1440,1.400657e+09,0,0,65,11251.0,1,0,0,0,0
1441,1.401524e+09,0,0,15,5688.0,1,0,0,0,0
1442,1.401411e+09,1,1,52,6647.0,1,0,0,0,0
1443,1.400757e+09,1,0,31,6410.0,1,0,0,0,0


In [24]:
#scale the data and apply PCA to it
scaler = StandardScaler()
scaled_features = scaler.fit_transform(features)
pca = PCA()
components = pca.fit_transform(scaled_features)
np.sum(pca.explained_variance_ratio_[0:8])

0.9735922673875433

In [25]:
#look at our pca component features
df_pca = pd.DataFrame(pca.components_,columns=features.columns)
pca_features = np.absolute(df_pca[np.absolute(df_pca) > 0.1])

In [23]:
pca_features.head(8).sum(axis=0).sort_values(ascending=False)

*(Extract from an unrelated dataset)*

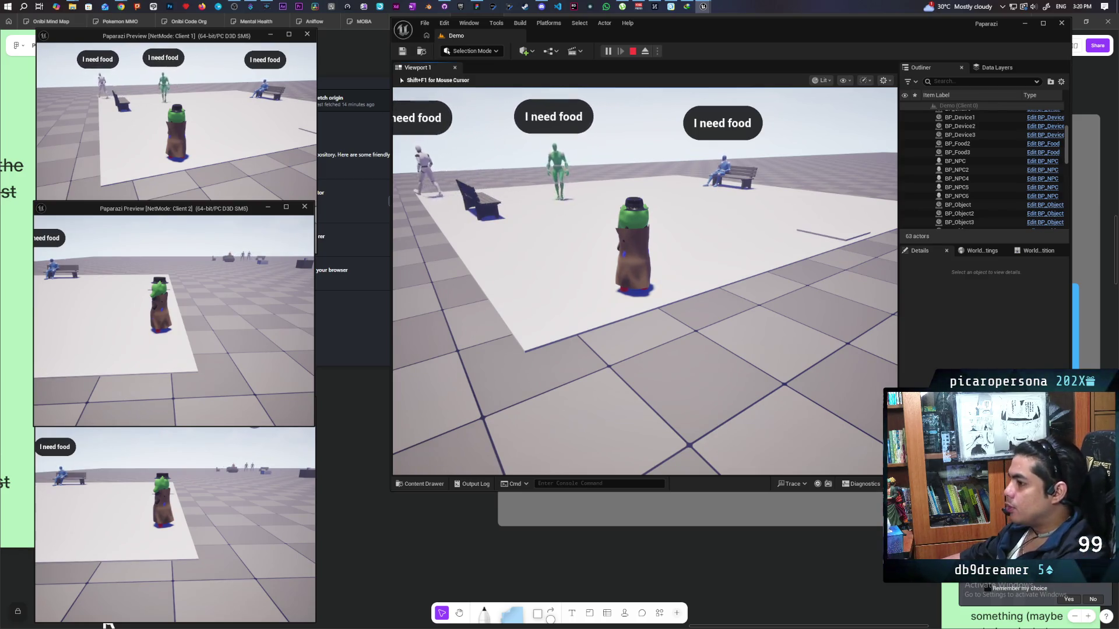
Focus the Client 1 window and keep playing toward the red NPC's blue disk.
left_click(233, 117)
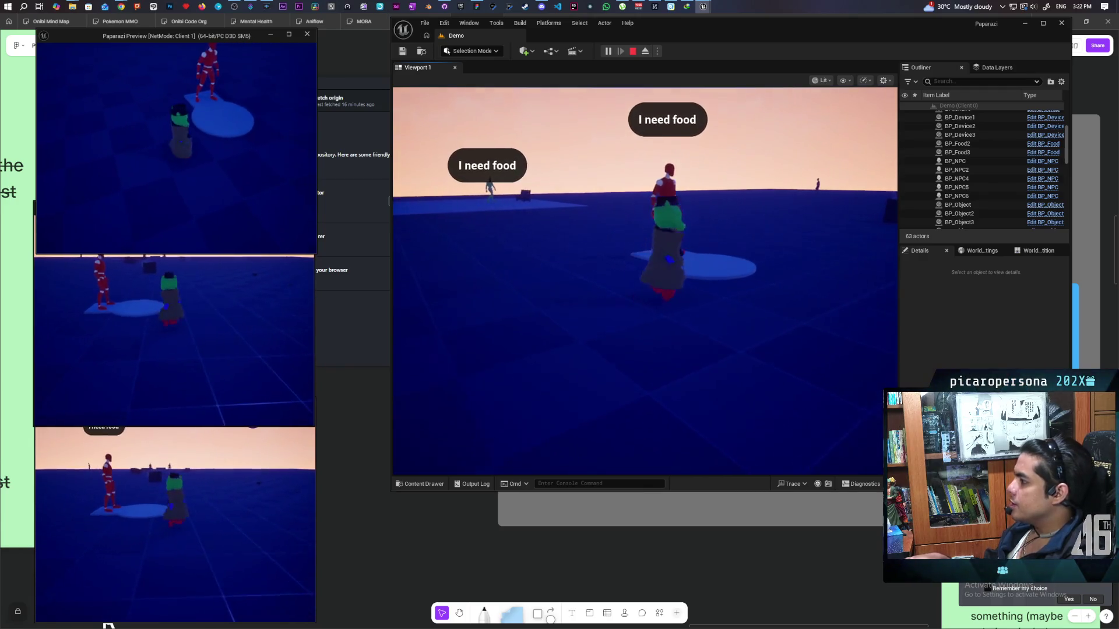
Raise the Client 2 preview window and walk its player to the bell's Ring Bell prompt.
left_click(227, 209)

org_id                        1.792770
SIGNUP_GOOGLE_AUTH            1.705164
last_session_creation_time    1.700941
SIGNUP                        1.524752
PERSONAL_PROJECTS             1.438816
enabled_for_marketing_drip    1.405251
opted_in_to_mailing_list      1.401398
ORG_INVITE                    1.076612
GUEST_INVITE                  1.016688
invited_by_user_id            0.637653
dtype: float64

Based on our PCA analysis we can see that org_id accounts for the most variance out of all the other features and provides the most indication that a user will be an adopted user in the feature depending on their org_id. However there are some other features that are useful such as last_session_creation_time and enabled_for_marketing_drip which also account for a lot of the variance.